Alıntı Metin:
------------------------------------

TurcoPundit

US foreign policy and Turkish-American relations
ajp1914@yahoo.com
Home
Foreign Press Review
Şanlı Bahadır Koç


This page is powered by Blogger. Isn't yours?
Pazartesi, Haziran 02, 2003
 
G-ABD 02 Haziran
ABD ve ‘Türk Modeli’

Stephen Walt’un dediği gibi, ‘ne kadar başarılı ve eski olursa olsun bir müttefiklik ilişkisinin kutsal hiç bir tarafı yoktur.’ Yaklaşık 50 yıldır Amerika ile ittifak Türk dış politikasının en önemli ‘mobilyası’ idi. Bugün bu durumun değiştiğini söylemek için henüz erken olsa da bu durumun, örneğin bundan üç-beş yıl sonra da devam edeceğinden emin olmak artık pek mümkün değildir. Amerika, hemen her ülke gibi Türkiye için de en önemli dış politika meşgalesi olmaya devam etmektedir. Amerika’nın bu benzersiz ve kontrolsüz gücü ile ne yapacağız? Türkiye ABD’nin stratejik müttefiği, müttefiği, küçük ortağı, taşeronu, rakibi olabilir ama Irak harekatı bize bir şey gösterdiyse o da günümüzün Washington’un düşmanı olmak için iyi bir zaman olmadığıdır. Irak harekatından sonra İncirlik ve Türkiye askeri anlamda önemini ciddi oranda kaybetmiş olabilir. Ama Türkiye, ‘Türk modeli’ ile belki başka bir şekilde önemli olmaya devam edecektir. ‘Model olmak,’ başka hiçbir şeye yaramasa bile Türkiye’ye kendini demokrasisi ve, ekonomisini disipline etmeye ve kendine ancak yüksek standartları münasip görmesine katkıda bulunabilir. Eğer Türkiye demokratik model olarak görülürse içeride demokrasiden kaymalar muhtemelen daha zor hale gelir. ‘Model olmak’ Washington’un Ankara’ya bakışını da değiştirecektir. Örneğin Paul Wolfowitz’in Türk ordusunun Irak harekatını destekleme konusunda daha aktif olmasını istediği konuşması demokratik modelle çelişmektedir ve muhtemelen tekrarlanmayacaktır.

------------------------------------

Alıştırma Malzemesi:
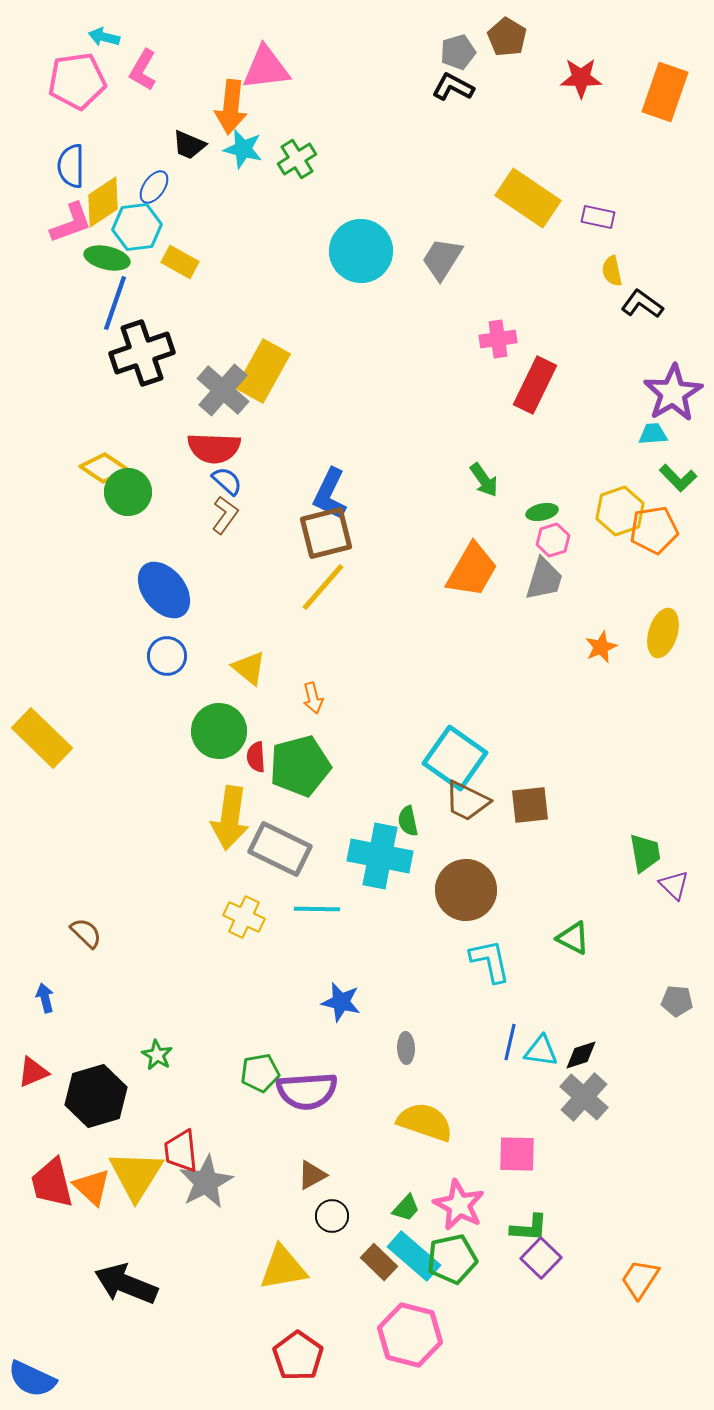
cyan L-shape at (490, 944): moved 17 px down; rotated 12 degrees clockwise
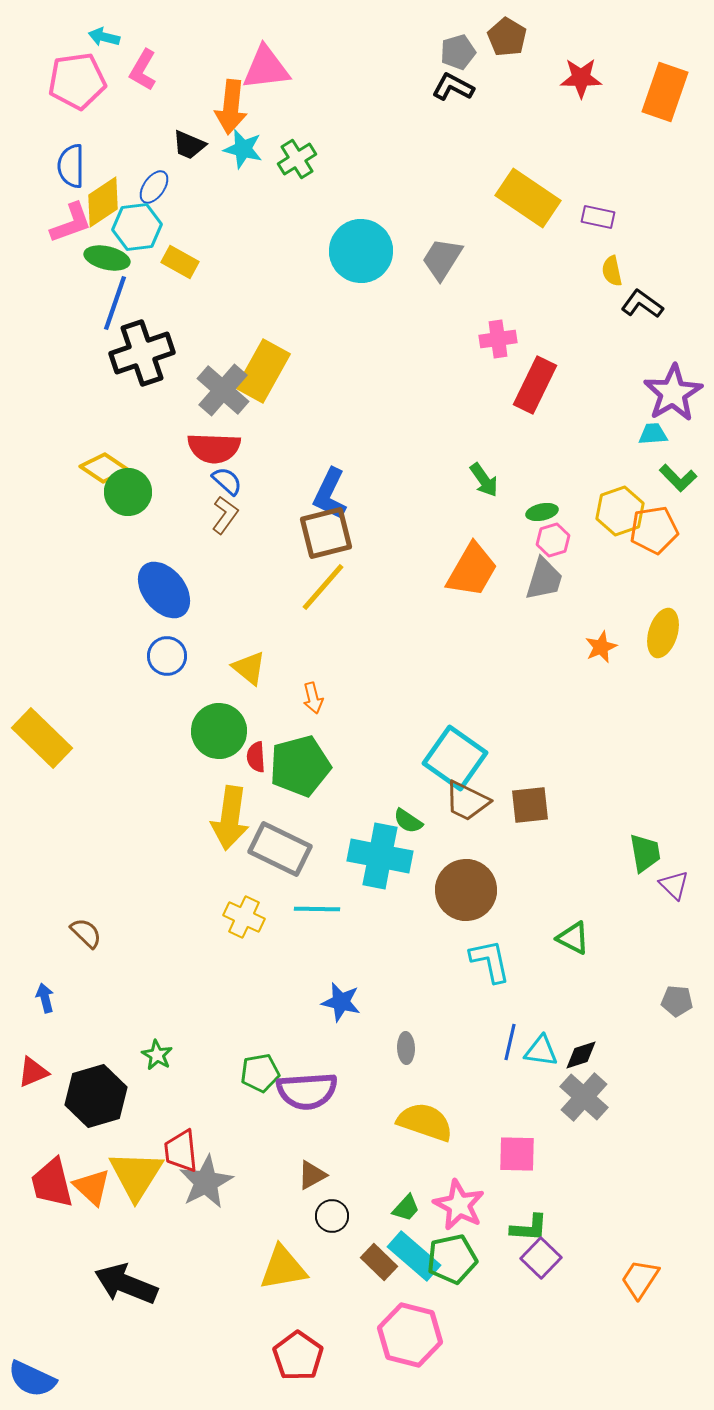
green semicircle at (408, 821): rotated 44 degrees counterclockwise
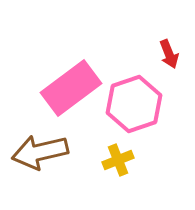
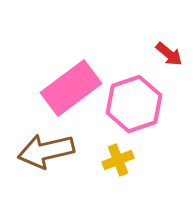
red arrow: rotated 28 degrees counterclockwise
brown arrow: moved 6 px right, 1 px up
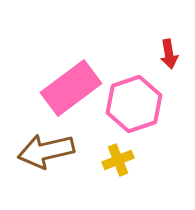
red arrow: rotated 40 degrees clockwise
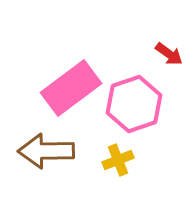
red arrow: rotated 44 degrees counterclockwise
brown arrow: rotated 12 degrees clockwise
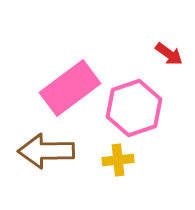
pink rectangle: moved 1 px left
pink hexagon: moved 4 px down
yellow cross: rotated 16 degrees clockwise
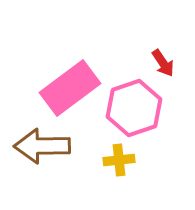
red arrow: moved 6 px left, 9 px down; rotated 20 degrees clockwise
brown arrow: moved 4 px left, 5 px up
yellow cross: moved 1 px right
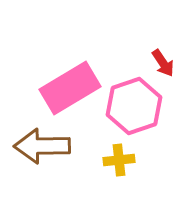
pink rectangle: rotated 6 degrees clockwise
pink hexagon: moved 2 px up
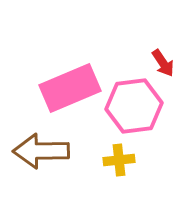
pink rectangle: rotated 8 degrees clockwise
pink hexagon: rotated 12 degrees clockwise
brown arrow: moved 1 px left, 5 px down
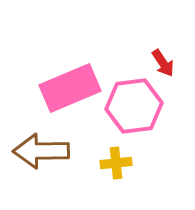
yellow cross: moved 3 px left, 3 px down
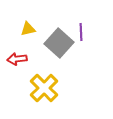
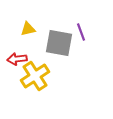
purple line: rotated 18 degrees counterclockwise
gray square: rotated 32 degrees counterclockwise
yellow cross: moved 9 px left, 12 px up; rotated 12 degrees clockwise
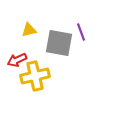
yellow triangle: moved 1 px right, 1 px down
red arrow: moved 1 px down; rotated 18 degrees counterclockwise
yellow cross: rotated 20 degrees clockwise
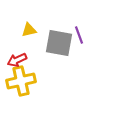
purple line: moved 2 px left, 3 px down
yellow cross: moved 14 px left, 5 px down
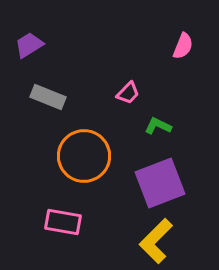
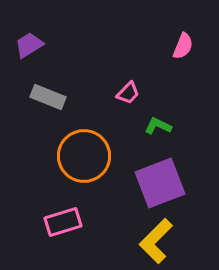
pink rectangle: rotated 27 degrees counterclockwise
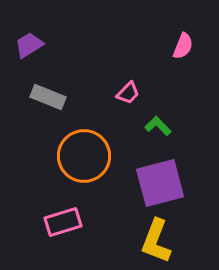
green L-shape: rotated 20 degrees clockwise
purple square: rotated 6 degrees clockwise
yellow L-shape: rotated 24 degrees counterclockwise
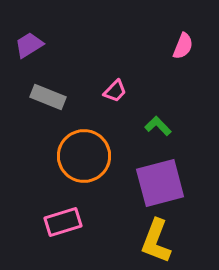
pink trapezoid: moved 13 px left, 2 px up
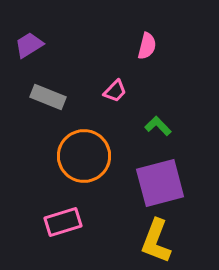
pink semicircle: moved 36 px left; rotated 8 degrees counterclockwise
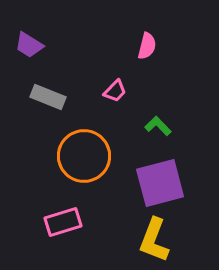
purple trapezoid: rotated 116 degrees counterclockwise
yellow L-shape: moved 2 px left, 1 px up
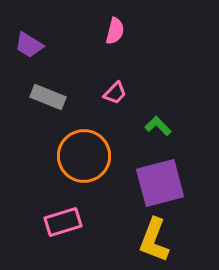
pink semicircle: moved 32 px left, 15 px up
pink trapezoid: moved 2 px down
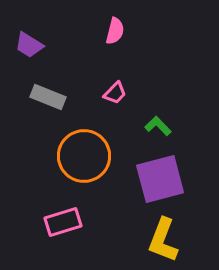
purple square: moved 4 px up
yellow L-shape: moved 9 px right
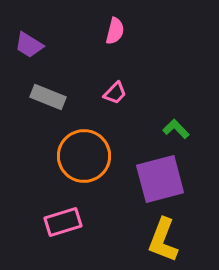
green L-shape: moved 18 px right, 3 px down
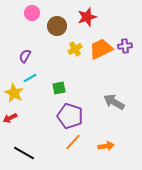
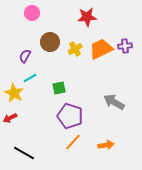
red star: rotated 12 degrees clockwise
brown circle: moved 7 px left, 16 px down
orange arrow: moved 1 px up
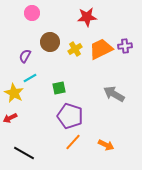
gray arrow: moved 8 px up
orange arrow: rotated 35 degrees clockwise
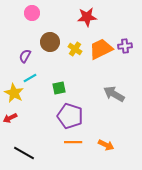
yellow cross: rotated 24 degrees counterclockwise
orange line: rotated 48 degrees clockwise
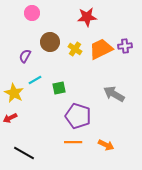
cyan line: moved 5 px right, 2 px down
purple pentagon: moved 8 px right
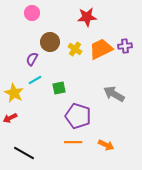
purple semicircle: moved 7 px right, 3 px down
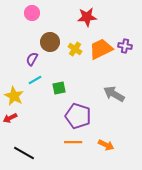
purple cross: rotated 16 degrees clockwise
yellow star: moved 3 px down
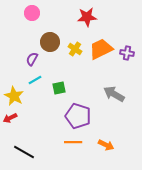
purple cross: moved 2 px right, 7 px down
black line: moved 1 px up
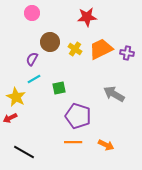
cyan line: moved 1 px left, 1 px up
yellow star: moved 2 px right, 1 px down
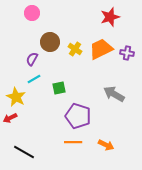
red star: moved 23 px right; rotated 12 degrees counterclockwise
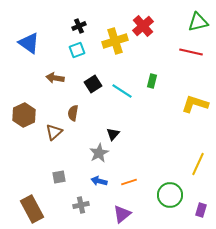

------------------------------------

Çözülecek Sorular:
1. "Türk modeli" yazısında "TurcoPundit" sözlerini içeren yerden başlayıp "Blogger. Isn't yours?" ile biten kısmı harfi harfine aktarın.
2. Satırlardaki, "purple square: moved 4 px up" geçen satırdan "black line: moved 1 px up" geçen satıra kadar uzanan bölümü aynen yazın. Resimler cevapta yer almasın.

Tam Çözümler:
1.
TurcoPundit

US foreign policy and Turkish-American relations
ajp1914@yahoo.com
Home
Foreign Press Review
Şanlı Bahadır Koç


This page is powered by Blogger. Isn't yours?

2.
purple square: moved 4 px up
yellow L-shape: moved 9 px right
green L-shape: moved 18 px right, 3 px down
red star: rotated 12 degrees clockwise
brown circle: moved 7 px left, 16 px down
orange arrow: moved 1 px up
gray arrow: moved 8 px up
orange arrow: rotated 35 degrees clockwise
yellow cross: rotated 24 degrees counterclockwise
orange line: rotated 48 degrees clockwise
cyan line: moved 5 px right, 2 px down
purple pentagon: moved 8 px right
purple semicircle: moved 7 px right, 3 px down
purple cross: rotated 16 degrees clockwise
yellow star: moved 3 px down
purple cross: moved 2 px right, 7 px down
black line: moved 1 px up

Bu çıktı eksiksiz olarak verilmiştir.